Serevi joins the stars clamouring for Sevens' Olympic inclusion

Serevi joins the stars clamouring for Sevens' Olympic inclusion

The words of Fijian rugby legend Waisale Serevi were left ringing in the ears of Olympic officials following their two-day meeting in Queenstown. Serevi is the latest past or present rugby star to be enlisted by the International Rugby Board to help ensure their campaign to have Sevens become an Olympic medal sport is a success. Jonah Lomu and Lawrence Dallaglio are amongst other legends who have been used to promote ‘the push’ for Olympic inclusion. The Oceania National Olympic Committee started their latest general assembly on Tuesday, including debate on what country would host the 2016 Games and on changes to the sports on offer.

The words of Fijian rugby legend Waisale Serevi were left ringing in the ears of Olympic officials following their two-day meeting in Queenstown.

Serevi is the latest past or present rugby star to be enlisted by the International Rugby Board to help ensure their campaign to have Sevens become an Olympic medal sport is a success. Jonah Lomu and Lawrence Dallaglio are amongst other legends who have been used to promote ‘the push’ for Olympic inclusion.

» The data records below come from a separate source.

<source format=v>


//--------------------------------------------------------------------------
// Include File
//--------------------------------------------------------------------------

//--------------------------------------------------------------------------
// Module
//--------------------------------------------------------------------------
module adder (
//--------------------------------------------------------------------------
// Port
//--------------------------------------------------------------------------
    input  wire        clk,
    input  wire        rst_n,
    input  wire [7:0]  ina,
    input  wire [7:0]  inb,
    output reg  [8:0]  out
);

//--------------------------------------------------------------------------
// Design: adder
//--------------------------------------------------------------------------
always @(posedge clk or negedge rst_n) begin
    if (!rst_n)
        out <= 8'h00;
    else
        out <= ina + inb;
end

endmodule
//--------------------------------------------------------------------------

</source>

The Oceania National Olympic Committee started their latest general assembly on Tuesday, including debate on what country would host the 2016 Games and on changes to the sports on offer.

Rugby is in the running, along with baseball, softball, golf, karate, roller-sports and squash. Baseball and softball were earlier voted off the Olympic schedule for the 2012 London Olympics.

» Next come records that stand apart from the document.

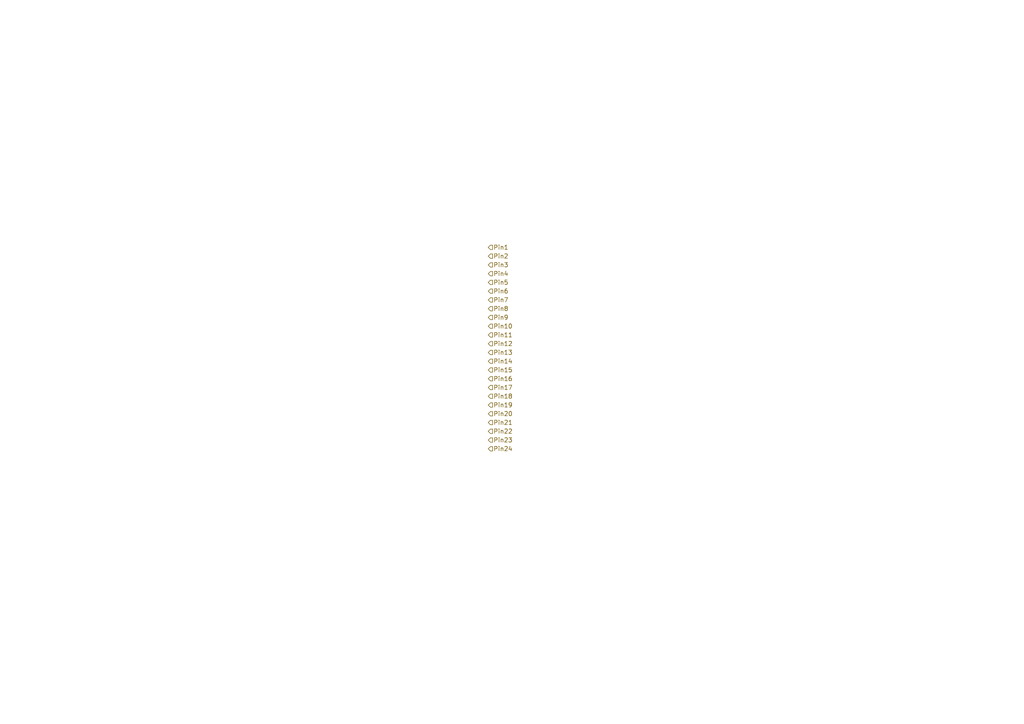
<source format=kicad_sch>
(kicad_sch (version 20211123) (generator eeschema)

  (uuid 42dcf6c1-ef48-4c3e-a9f0-ed0081c076ac)

  (paper "A4")

  


  (hierarchical_label "Pin20" (shape input) (at 141.605 120.015 0)
    (effects (font (size 1.27 1.27)) (justify left))
    (uuid 072cc83b-e253-463a-ad25-06761eae2135)
  )
  (hierarchical_label "Pin14" (shape input) (at 141.605 104.775 0)
    (effects (font (size 1.27 1.27)) (justify left))
    (uuid 0781c144-3ac2-49c7-98dd-961cc5b00d4b)
  )
  (hierarchical_label "Pin17" (shape input) (at 141.605 112.395 0)
    (effects (font (size 1.27 1.27)) (justify left))
    (uuid 0a2b2fd4-fd72-4983-a854-6fec91b182ff)
  )
  (hierarchical_label "Pin19" (shape input) (at 141.605 117.475 0)
    (effects (font (size 1.27 1.27)) (justify left))
    (uuid 1ad34a6c-08a0-4730-a7ed-618b6f392f77)
  )
  (hierarchical_label "Pin5" (shape input) (at 141.605 81.915 0)
    (effects (font (size 1.27 1.27)) (justify left))
    (uuid 2850ce4b-f33e-4473-96ad-f925b817caf4)
  )
  (hierarchical_label "Pin2" (shape input) (at 141.605 74.295 0)
    (effects (font (size 1.27 1.27)) (justify left))
    (uuid 2c31738a-bac0-41a5-be9b-c8f99b1384d5)
  )
  (hierarchical_label "Pin7" (shape input) (at 141.605 86.995 0)
    (effects (font (size 1.27 1.27)) (justify left))
    (uuid 3bc615e3-e1c8-4f2f-94cd-99b6f5df3919)
  )
  (hierarchical_label "Pin3" (shape input) (at 141.605 76.835 0)
    (effects (font (size 1.27 1.27)) (justify left))
    (uuid 5223d46d-b5bc-4871-b8d8-c4c096d60a4a)
  )
  (hierarchical_label "Pin1" (shape input) (at 141.605 71.755 0)
    (effects (font (size 1.27 1.27)) (justify left))
    (uuid 584a014e-b76d-4272-a60e-a0bf0de8ea70)
  )
  (hierarchical_label "Pin6" (shape input) (at 141.605 84.455 0)
    (effects (font (size 1.27 1.27)) (justify left))
    (uuid 75eb6a1a-11ba-4248-9c65-df07f56b103d)
  )
  (hierarchical_label "Pin23" (shape input) (at 141.605 127.635 0)
    (effects (font (size 1.27 1.27)) (justify left))
    (uuid 8077b356-c7d9-46dc-a46b-f2680dbc04f4)
  )
  (hierarchical_label "Pin13" (shape input) (at 141.605 102.235 0)
    (effects (font (size 1.27 1.27)) (justify left))
    (uuid 90c6be05-dbcd-403a-ac17-513291c22170)
  )
  (hierarchical_label "Pin8" (shape input) (at 141.605 89.535 0)
    (effects (font (size 1.27 1.27)) (justify left))
    (uuid 9c3ad511-dd66-4787-9800-e1abc86bd2d4)
  )
  (hierarchical_label "Pin16" (shape input) (at 141.605 109.855 0)
    (effects (font (size 1.27 1.27)) (justify left))
    (uuid 9c6cb53e-abcb-48f1-8c7a-226e98c86437)
  )
  (hierarchical_label "Pin22" (shape input) (at 141.605 125.095 0)
    (effects (font (size 1.27 1.27)) (justify left))
    (uuid aadd27e5-cd34-4d29-a1ec-a0247c8e3537)
  )
  (hierarchical_label "Pin11" (shape input) (at 141.605 97.155 0)
    (effects (font (size 1.27 1.27)) (justify left))
    (uuid af844ba2-4332-4bb9-aa2f-4322f32254e5)
  )
  (hierarchical_label "Pin4" (shape input) (at 141.605 79.375 0)
    (effects (font (size 1.27 1.27)) (justify left))
    (uuid b0f40542-57d0-4c92-9996-3770a8118539)
  )
  (hierarchical_label "Pin24" (shape input) (at 141.605 130.175 0)
    (effects (font (size 1.27 1.27)) (justify left))
    (uuid b3f013f0-1d69-45ce-a509-088a65017a4f)
  )
  (hierarchical_label "Pin9" (shape input) (at 141.605 92.075 0)
    (effects (font (size 1.27 1.27)) (justify left))
    (uuid b794a229-87c6-404c-98ed-dbd80dbbb0c9)
  )
  (hierarchical_label "Pin18" (shape input) (at 141.605 114.935 0)
    (effects (font (size 1.27 1.27)) (justify left))
    (uuid c65b3516-46f0-4c69-843d-b911fd9b12e8)
  )
  (hierarchical_label "Pin15" (shape input) (at 141.605 107.315 0)
    (effects (font (size 1.27 1.27)) (justify left))
    (uuid cd248e8c-ed58-4bd8-b356-6878f2d2c473)
  )
  (hierarchical_label "Pin12" (shape input) (at 141.605 99.695 0)
    (effects (font (size 1.27 1.27)) (justify left))
    (uuid e7acd214-4236-4cdd-a194-31ad2d347536)
  )
  (hierarchical_label "Pin10" (shape input) (at 141.605 94.615 0)
    (effects (font (size 1.27 1.27)) (justify left))
    (uuid f29800c4-813c-4ebb-be1e-29940dd3e7a4)
  )
  (hierarchical_label "Pin21" (shape input) (at 141.605 122.555 0)
    (effects (font (size 1.27 1.27)) (justify left))
    (uuid ffa27e43-ed58-4b39-9981-809a3cb649d8)
  )
)

</source>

"Small nations such as Fiji, Samoa, Tonga, Kenya, Argentina and New Zealand would be in with a chance," Serevi said.

Also included in the delegation was the IRB's Kit McConnell, who said rugby was ready for re-integration into the Olympics via Sevens. He tabled figures showing rugby was now played in 116 countries, by three million people.

McConnell added that the recent Rugby World Cup Sevens tournament in Dubai showed how efficiently a men's and women's tournament could run side-by-side. Previously the International Olympic Committee has shied away from Sevens as there were no top-line international tournaments for women.

The IRB organised a women's World Cup in Dubai partly to appease those feelings. The IOC will vote on the sports in October, at the same time they decide on the hosts for the 2016 Olympics. Front-runners Chicago have already expressed an interest in Sevens rugby.

IOC boss and former Belgium rugby boss Jacques Rogge said on the eve of the Queenstown summit that his rugby roots would have no impact on the IOC's eventual vote on sports for 2016, with the vote set to take place in October. "Let me say very clearly I do not vote," Rogge said.

"I have a lot of sympathy, but I have no vote".